*** Opening of Source information ***

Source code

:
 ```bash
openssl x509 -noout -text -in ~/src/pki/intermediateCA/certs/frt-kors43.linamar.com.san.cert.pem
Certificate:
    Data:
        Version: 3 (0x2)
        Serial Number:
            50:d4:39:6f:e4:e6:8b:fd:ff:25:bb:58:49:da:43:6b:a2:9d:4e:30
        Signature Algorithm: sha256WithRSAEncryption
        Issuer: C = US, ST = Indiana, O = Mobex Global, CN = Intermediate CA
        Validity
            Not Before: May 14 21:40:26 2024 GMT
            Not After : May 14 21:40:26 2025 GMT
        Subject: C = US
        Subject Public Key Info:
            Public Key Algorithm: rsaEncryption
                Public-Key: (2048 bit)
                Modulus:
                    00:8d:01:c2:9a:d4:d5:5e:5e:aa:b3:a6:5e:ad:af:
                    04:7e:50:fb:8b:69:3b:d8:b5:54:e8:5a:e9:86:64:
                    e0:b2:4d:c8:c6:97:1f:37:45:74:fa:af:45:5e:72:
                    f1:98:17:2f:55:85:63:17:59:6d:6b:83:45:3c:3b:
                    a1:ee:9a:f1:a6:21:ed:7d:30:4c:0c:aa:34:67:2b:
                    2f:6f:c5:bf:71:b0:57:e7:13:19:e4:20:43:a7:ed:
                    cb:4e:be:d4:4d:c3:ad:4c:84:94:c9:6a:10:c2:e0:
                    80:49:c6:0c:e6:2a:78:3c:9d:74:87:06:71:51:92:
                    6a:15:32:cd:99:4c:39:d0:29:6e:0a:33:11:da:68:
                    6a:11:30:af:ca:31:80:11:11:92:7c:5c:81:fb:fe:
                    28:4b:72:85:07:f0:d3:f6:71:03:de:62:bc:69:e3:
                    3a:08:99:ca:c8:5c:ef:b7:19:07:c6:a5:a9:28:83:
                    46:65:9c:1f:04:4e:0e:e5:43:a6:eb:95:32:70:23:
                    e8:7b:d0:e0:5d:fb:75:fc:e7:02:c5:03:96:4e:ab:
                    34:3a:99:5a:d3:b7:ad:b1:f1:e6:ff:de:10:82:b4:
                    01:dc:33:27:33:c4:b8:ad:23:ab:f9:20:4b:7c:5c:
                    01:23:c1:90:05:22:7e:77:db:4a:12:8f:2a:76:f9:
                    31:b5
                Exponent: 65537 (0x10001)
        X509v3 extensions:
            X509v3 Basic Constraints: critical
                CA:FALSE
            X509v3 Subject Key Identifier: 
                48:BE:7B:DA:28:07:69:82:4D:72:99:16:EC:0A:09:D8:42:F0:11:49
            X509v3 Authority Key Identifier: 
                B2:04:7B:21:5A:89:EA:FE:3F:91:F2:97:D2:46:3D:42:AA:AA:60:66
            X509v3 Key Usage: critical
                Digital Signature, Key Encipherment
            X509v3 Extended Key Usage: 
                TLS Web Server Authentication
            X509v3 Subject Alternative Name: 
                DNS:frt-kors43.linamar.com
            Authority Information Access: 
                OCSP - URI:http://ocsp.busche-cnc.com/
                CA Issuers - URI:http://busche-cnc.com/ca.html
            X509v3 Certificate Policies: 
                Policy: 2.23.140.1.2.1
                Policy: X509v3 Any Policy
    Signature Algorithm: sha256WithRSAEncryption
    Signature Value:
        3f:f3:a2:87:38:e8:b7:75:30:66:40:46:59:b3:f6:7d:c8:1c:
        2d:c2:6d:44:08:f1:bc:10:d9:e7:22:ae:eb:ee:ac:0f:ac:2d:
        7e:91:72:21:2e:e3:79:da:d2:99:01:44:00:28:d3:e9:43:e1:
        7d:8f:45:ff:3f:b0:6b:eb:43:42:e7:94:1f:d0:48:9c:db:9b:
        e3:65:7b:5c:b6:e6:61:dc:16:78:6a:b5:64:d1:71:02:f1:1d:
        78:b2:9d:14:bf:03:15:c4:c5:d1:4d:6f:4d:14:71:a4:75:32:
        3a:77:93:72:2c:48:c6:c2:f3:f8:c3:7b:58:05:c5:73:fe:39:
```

*** Close of Source information ***

(What to work on): Each record above needs to be reproduced exactly as written.

(Response for this exercise):
Source code

:
 ```bash
openssl x509 -noout -text -in ~/src/pki/intermediateCA/certs/frt-kors43.linamar.com.san.cert.pem
Certificate:
    Data:
        Version: 3 (0x2)
        Serial Number:
            50:d4:39:6f:e4:e6:8b:fd:ff:25:bb:58:49:da:43:6b:a2:9d:4e:30
        Signature Algorithm: sha256WithRSAEncryption
        Issuer: C = US, ST = Indiana, O = Mobex Global, CN = Intermediate CA
        Validity
            Not Before: May 14 21:40:26 2024 GMT
            Not After : May 14 21:40:26 2025 GMT
        Subject: C = US
        Subject Public Key Info:
            Public Key Algorithm: rsaEncryption
                Public-Key: (2048 bit)
                Modulus:
                    00:8d:01:c2:9a:d4:d5:5e:5e:aa:b3:a6:5e:ad:af:
                    04:7e:50:fb:8b:69:3b:d8:b5:54:e8:5a:e9:86:64:
                    e0:b2:4d:c8:c6:97:1f:37:45:74:fa:af:45:5e:72:
                    f1:98:17:2f:55:85:63:17:59:6d:6b:83:45:3c:3b:
                    a1:ee:9a:f1:a6:21:ed:7d:30:4c:0c:aa:34:67:2b:
                    2f:6f:c5:bf:71:b0:57:e7:13:19:e4:20:43:a7:ed:
                    cb:4e:be:d4:4d:c3:ad:4c:84:94:c9:6a:10:c2:e0:
                    80:49:c6:0c:e6:2a:78:3c:9d:74:87:06:71:51:92:
                    6a:15:32:cd:99:4c:39:d0:29:6e:0a:33:11:da:68:
                    6a:11:30:af:ca:31:80:11:11:92:7c:5c:81:fb:fe:
                    28:4b:72:85:07:f0:d3:f6:71:03:de:62:bc:69:e3:
                    3a:08:99:ca:c8:5c:ef:b7:19:07:c6:a5:a9:28:83:
                    46:65:9c:1f:04:4e:0e:e5:43:a6:eb:95:32:70:23:
                    e8:7b:d0:e0:5d:fb:75:fc:e7:02:c5:03:96:4e:ab:
                    34:3a:99:5a:d3:b7:ad:b1:f1:e6:ff:de:10:82:b4:
                    01:dc:33:27:33:c4:b8:ad:23:ab:f9:20:4b:7c:5c:
                    01:23:c1:90:05:22:7e:77:db:4a:12:8f:2a:76:f9:
                    31:b5
                Exponent: 65537 (0x10001)
        X509v3 extensions:
            X509v3 Basic Constraints: critical
                CA:FALSE
            X509v3 Subject Key Identifier: 
                48:BE:7B:DA:28:07:69:82:4D:72:99:16:EC:0A:09:D8:42:F0:11:49
            X509v3 Authority Key Identifier: 
                B2:04:7B:21:5A:89:EA:FE:3F:91:F2:97:D2:46:3D:42:AA:AA:60:66
            X509v3 Key Usage: critical
                Digital Signature, Key Encipherment
            X509v3 Extended Key Usage: 
                TLS Web Server Authentication
            X509v3 Subject Alternative Name: 
                DNS:frt-kors43.linamar.com
            Authority Information Access: 
                OCSP - URI:http://ocsp.busche-cnc.com/
                CA Issuers - URI:http://busche-cnc.com/ca.html
            X509v3 Certificate Policies: 
                Policy: 2.23.140.1.2.1
                Policy: X509v3 Any Policy
    Signature Algorithm: sha256WithRSAEncryption
    Signature Value:
        3f:f3:a2:87:38:e8:b7:75:30:66:40:46:59:b3:f6:7d:c8:1c:
        2d:c2:6d:44:08:f1:bc:10:d9:e7:22:ae:eb:ee:ac:0f:ac:2d:
        7e:91:72:21:2e:e3:79:da:d2:99:01:44:00:28:d3:e9:43:e1:
        7d:8f:45:ff:3f:b0:6b:eb:43:42:e7:94:1f:d0:48:9c:db:9b:
        e3:65:7b:5c:b6:e6:61:dc:16:78:6a:b5:64:d1:71:02:f1:1d:
        78:b2:9d:14:bf:03:15:c4:c5:d1:4d:6f:4d:14:71:a4:75:32:
        3a:77:93:72:2c:48:c6:c2:f3:f8:c3:7b:58:05:c5:73:fe:39:
```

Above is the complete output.